Friday, July 10, 2009

What are Target-Date (Lifecycle) Funds?

Target date funds (also called lifecycle funds) are mutual funds that link an investment portfolio to a particular time horizon. In fact, most target date funds have a date attached to their name. This date should be correlated with a particular event in the investor’s life, most usually their expected retirement date. These funds are becoming more and more common in company 401(k) plans.
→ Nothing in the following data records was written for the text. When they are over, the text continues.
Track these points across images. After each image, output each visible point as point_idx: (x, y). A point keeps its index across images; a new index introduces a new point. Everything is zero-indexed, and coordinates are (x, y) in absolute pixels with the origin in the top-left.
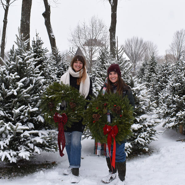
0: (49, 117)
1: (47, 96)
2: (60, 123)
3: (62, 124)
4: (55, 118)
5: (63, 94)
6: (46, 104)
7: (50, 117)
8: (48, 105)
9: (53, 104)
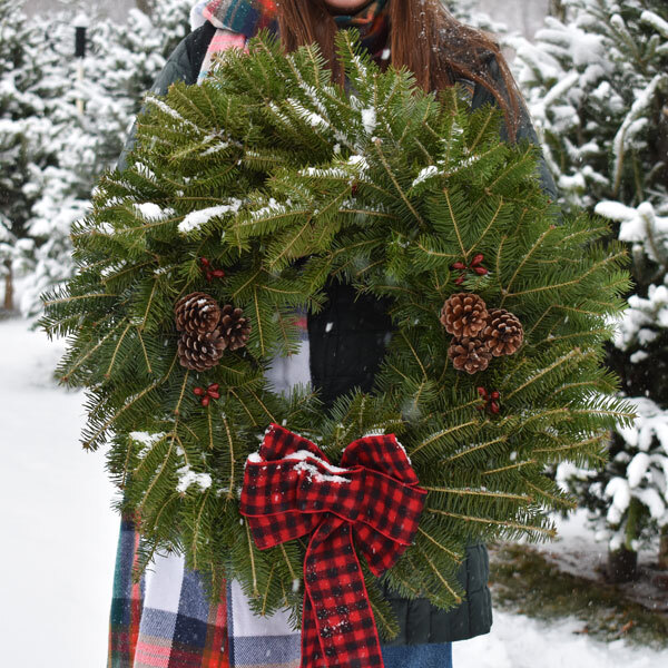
0: (187, 479)
1: (150, 211)
2: (328, 554)
3: (350, 569)
4: (268, 489)
5: (358, 192)
6: (136, 321)
7: (195, 486)
8: (170, 333)
9: (234, 325)
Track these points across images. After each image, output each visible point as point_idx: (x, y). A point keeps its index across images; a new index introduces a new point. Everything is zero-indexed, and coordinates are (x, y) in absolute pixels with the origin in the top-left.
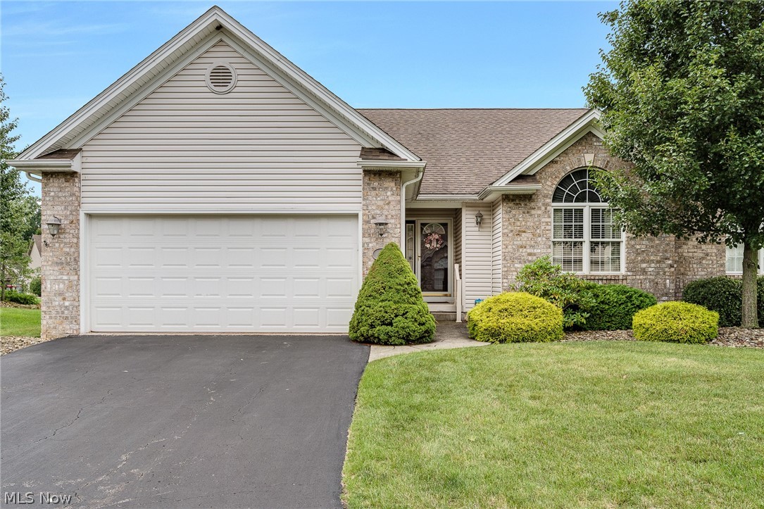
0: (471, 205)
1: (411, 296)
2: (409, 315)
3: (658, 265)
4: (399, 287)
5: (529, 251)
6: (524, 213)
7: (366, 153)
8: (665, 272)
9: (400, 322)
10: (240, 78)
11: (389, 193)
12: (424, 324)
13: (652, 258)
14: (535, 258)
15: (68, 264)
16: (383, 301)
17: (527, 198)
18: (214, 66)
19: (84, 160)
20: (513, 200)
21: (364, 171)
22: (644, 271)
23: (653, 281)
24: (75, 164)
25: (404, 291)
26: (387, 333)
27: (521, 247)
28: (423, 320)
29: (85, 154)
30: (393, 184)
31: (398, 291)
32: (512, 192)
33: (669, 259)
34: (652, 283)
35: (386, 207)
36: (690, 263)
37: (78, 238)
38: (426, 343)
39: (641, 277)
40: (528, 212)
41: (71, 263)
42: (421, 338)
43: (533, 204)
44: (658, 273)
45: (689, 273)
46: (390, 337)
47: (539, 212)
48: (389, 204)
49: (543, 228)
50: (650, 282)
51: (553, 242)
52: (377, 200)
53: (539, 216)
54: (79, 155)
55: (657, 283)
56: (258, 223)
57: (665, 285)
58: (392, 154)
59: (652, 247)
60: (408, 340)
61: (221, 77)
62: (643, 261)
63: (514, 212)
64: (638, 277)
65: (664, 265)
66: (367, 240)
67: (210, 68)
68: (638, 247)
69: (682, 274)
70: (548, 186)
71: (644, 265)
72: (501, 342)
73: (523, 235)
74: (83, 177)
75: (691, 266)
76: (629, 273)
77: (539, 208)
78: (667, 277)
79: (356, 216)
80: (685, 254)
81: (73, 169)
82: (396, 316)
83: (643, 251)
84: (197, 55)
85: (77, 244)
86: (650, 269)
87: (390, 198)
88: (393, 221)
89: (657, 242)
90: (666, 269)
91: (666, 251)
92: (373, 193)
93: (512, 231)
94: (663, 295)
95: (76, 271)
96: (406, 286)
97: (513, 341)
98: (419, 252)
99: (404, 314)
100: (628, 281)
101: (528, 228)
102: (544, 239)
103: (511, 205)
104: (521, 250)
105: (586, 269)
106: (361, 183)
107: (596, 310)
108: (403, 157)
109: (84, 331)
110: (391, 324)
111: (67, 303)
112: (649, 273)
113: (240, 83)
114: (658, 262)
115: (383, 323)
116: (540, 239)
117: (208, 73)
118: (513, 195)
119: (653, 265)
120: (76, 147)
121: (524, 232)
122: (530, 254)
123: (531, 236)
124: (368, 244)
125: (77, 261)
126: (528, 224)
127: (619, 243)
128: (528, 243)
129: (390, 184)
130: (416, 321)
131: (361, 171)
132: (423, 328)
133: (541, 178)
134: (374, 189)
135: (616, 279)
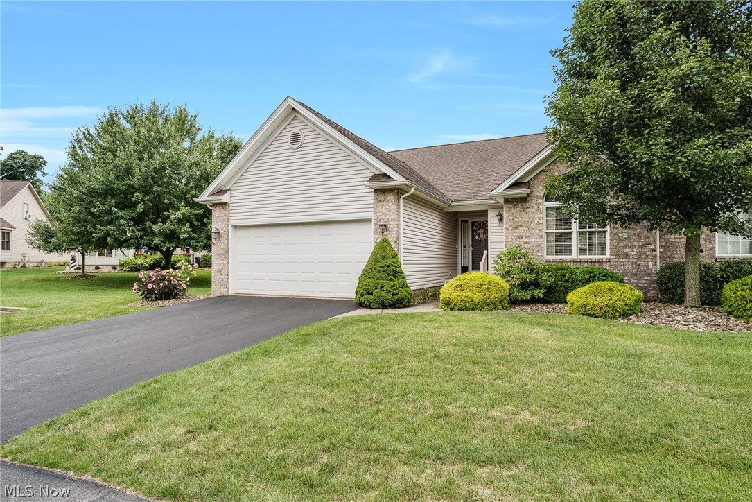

Target date funds are unique in that they are actually fund of funds, meaning the target date fund invests in a collection of mutual funds. This is done for diversification purposes. For instance, a target date fund will usually be made up of mutual funds that specialize in large, mid, and small cap stocks, international stocks, and even corporate and government bond funds. As a fund of funds, a target date’s expense ratio is heavily impacted by the expense ratios of the underlying funds.
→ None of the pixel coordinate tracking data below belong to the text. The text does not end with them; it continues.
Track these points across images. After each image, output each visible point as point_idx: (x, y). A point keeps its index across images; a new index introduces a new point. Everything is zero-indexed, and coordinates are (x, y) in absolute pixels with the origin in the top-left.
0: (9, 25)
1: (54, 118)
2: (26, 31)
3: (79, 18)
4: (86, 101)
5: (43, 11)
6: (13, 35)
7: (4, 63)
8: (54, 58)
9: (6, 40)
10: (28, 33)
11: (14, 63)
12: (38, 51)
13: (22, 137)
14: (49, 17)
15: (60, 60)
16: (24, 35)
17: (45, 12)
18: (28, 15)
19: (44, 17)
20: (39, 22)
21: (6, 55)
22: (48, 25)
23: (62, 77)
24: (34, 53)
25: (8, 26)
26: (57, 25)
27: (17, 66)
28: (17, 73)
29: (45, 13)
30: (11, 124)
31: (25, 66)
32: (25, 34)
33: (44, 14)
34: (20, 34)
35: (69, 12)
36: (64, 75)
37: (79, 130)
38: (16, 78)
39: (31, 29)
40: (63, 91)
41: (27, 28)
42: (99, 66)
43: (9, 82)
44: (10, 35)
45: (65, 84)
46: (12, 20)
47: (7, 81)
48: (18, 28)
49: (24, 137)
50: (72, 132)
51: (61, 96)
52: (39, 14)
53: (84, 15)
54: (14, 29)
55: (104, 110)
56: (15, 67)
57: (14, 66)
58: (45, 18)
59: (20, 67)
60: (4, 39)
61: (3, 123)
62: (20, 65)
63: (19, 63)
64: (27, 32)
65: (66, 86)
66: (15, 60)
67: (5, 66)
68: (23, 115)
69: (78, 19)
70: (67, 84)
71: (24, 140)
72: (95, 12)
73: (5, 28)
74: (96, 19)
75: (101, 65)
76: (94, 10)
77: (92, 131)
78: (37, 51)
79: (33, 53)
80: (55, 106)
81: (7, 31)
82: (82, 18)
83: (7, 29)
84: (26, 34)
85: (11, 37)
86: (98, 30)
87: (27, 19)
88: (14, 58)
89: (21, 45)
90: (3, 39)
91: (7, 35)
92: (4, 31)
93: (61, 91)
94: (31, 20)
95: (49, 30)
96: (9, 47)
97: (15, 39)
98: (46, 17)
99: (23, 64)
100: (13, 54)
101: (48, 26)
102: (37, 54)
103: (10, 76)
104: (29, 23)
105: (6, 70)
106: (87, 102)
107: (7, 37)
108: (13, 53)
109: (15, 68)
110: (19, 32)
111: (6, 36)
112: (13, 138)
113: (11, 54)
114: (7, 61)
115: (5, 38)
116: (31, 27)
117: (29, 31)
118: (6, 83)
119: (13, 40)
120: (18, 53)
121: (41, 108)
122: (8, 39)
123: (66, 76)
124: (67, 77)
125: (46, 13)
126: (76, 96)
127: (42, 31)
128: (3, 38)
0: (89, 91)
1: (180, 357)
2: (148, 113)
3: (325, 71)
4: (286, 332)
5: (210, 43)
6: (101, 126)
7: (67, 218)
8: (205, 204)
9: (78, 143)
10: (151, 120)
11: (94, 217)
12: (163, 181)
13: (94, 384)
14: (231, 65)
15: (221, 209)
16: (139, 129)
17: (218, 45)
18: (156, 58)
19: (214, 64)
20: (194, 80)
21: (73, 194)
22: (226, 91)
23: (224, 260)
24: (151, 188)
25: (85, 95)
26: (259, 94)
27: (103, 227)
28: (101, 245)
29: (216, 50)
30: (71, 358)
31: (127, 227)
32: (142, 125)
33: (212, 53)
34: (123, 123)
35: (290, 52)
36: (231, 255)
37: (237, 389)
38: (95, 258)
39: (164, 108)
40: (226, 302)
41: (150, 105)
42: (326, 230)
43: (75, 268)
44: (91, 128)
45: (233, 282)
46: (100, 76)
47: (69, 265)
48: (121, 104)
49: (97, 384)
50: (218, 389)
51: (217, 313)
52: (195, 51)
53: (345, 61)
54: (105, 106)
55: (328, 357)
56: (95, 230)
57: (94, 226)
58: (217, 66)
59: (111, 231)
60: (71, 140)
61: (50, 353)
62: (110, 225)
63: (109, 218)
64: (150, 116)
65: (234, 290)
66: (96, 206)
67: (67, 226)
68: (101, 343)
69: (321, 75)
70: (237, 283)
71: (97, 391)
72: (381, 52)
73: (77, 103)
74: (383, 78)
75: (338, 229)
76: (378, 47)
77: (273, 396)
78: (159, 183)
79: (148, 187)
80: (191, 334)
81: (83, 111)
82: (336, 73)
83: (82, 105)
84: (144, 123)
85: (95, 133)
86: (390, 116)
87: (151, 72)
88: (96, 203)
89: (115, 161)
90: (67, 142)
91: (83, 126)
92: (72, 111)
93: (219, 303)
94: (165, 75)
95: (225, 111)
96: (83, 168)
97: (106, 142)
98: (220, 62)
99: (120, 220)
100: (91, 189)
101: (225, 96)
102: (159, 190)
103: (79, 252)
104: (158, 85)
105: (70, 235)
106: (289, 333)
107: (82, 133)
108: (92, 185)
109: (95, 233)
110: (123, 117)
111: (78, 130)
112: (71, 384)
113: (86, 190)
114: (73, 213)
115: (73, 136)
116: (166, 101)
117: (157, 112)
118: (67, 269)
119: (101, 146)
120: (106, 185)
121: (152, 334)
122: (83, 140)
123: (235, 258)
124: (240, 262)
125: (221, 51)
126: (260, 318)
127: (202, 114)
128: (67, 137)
Target date funds are designed to automatically scale back the level of investment risk in a portfolio as the investor ages. Young investors, not intending to retire until 2040, probably prefer to be aggressive while retirement is not on the horizon, but become more and more conservative as retirement approaches. Target date funds accomplish this goal automatically. As the date gets closer to the target date, the fund will usually begin selling stocks and purchasing bonds and money market instruments, making the portfolio continually more conservative.

It should be noted that a fund does not cease to exist when the target date is reached. The fund of funds will continue to operate as usual after reaching the target date. That date simply measures how aggressive or conservative the fund should be at any point in time.
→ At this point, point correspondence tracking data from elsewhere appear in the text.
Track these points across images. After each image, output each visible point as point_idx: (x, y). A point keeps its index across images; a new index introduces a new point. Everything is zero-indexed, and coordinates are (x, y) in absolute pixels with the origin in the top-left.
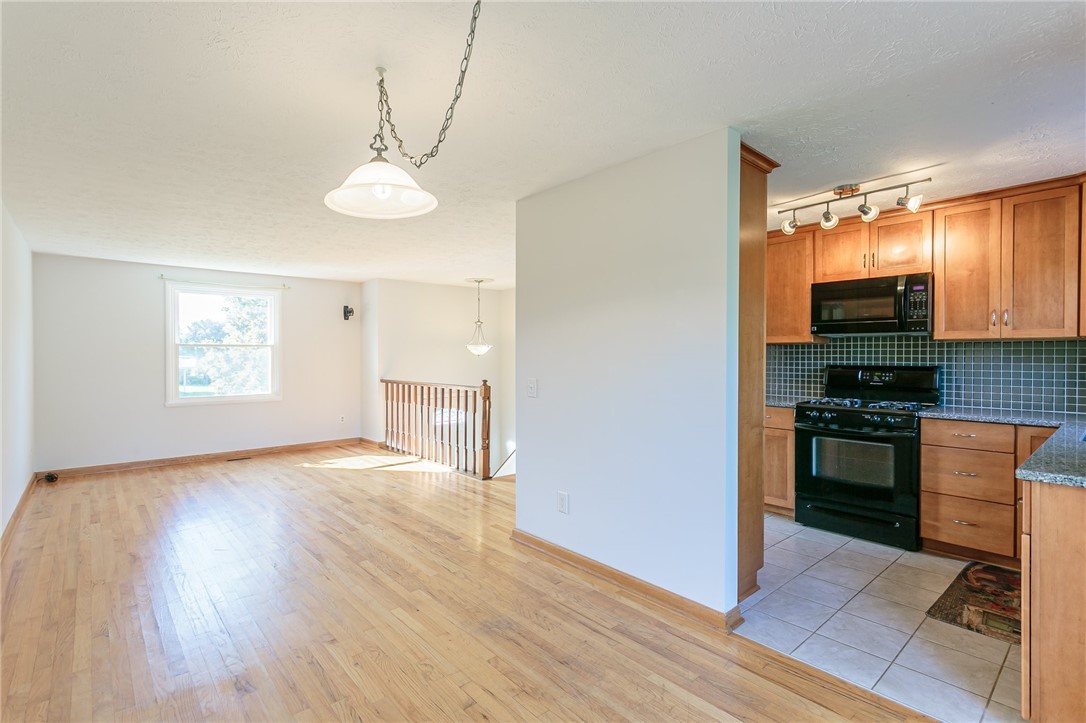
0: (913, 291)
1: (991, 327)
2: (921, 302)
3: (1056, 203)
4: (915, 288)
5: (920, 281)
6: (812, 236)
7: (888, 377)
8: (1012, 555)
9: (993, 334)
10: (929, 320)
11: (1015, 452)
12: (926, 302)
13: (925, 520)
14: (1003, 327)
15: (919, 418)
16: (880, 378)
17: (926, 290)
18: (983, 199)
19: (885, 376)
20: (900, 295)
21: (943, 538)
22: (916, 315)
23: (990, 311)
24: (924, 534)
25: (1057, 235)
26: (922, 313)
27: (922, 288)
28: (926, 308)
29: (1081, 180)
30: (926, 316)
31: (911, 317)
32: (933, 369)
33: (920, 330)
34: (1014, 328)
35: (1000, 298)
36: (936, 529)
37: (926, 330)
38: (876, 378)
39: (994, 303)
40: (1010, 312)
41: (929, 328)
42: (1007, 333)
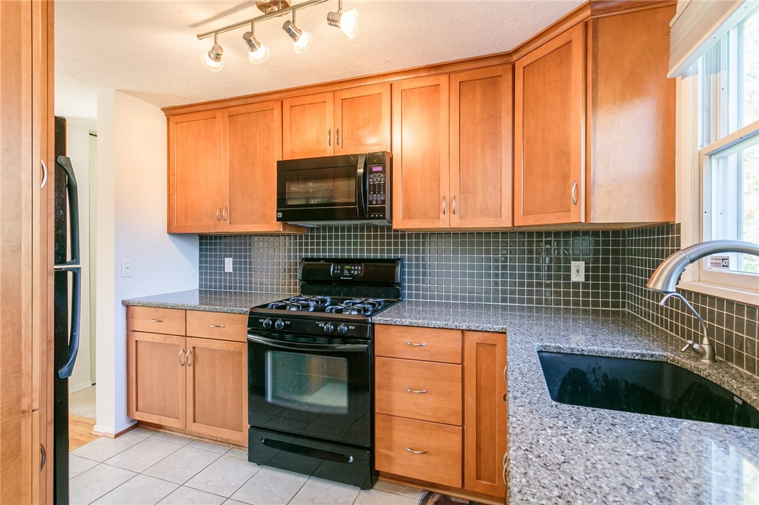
0: (371, 172)
1: (441, 215)
2: (379, 185)
3: (493, 81)
4: (375, 169)
5: (379, 161)
6: (280, 105)
7: (357, 270)
8: (460, 487)
9: (444, 223)
10: (387, 206)
11: (462, 363)
12: (384, 184)
13: (380, 449)
14: (452, 215)
15: (373, 325)
16: (350, 273)
17: (384, 171)
18: (433, 72)
19: (355, 270)
20: (359, 177)
21: (397, 471)
22: (374, 199)
23: (441, 197)
24: (377, 467)
25: (494, 119)
26: (380, 197)
27: (380, 169)
28: (385, 193)
29: (515, 57)
30: (383, 202)
31: (371, 203)
32: (394, 261)
33: (379, 218)
34: (461, 218)
35: (449, 186)
36: (390, 459)
37: (384, 218)
38: (346, 272)
39: (444, 190)
40: (457, 199)
41: (387, 215)
42: (454, 222)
Before investing in a target date fund, be aware of the implications of using a “one-size fits all” approach to investing. The target date fund may not scale back the aggressiveness of a portfolio as quickly as some investors would like, while being too conservative for others. This is a serious issue not present when an individual utilizes a portfolio of individual stocks, bonds, or mutual funds where they have more control over the portfolio’s overall level of risk.

As usual, it would be wise to converse with an independent fee only financial advisor to more fully understand the benefits and drawbacks of target-date funds.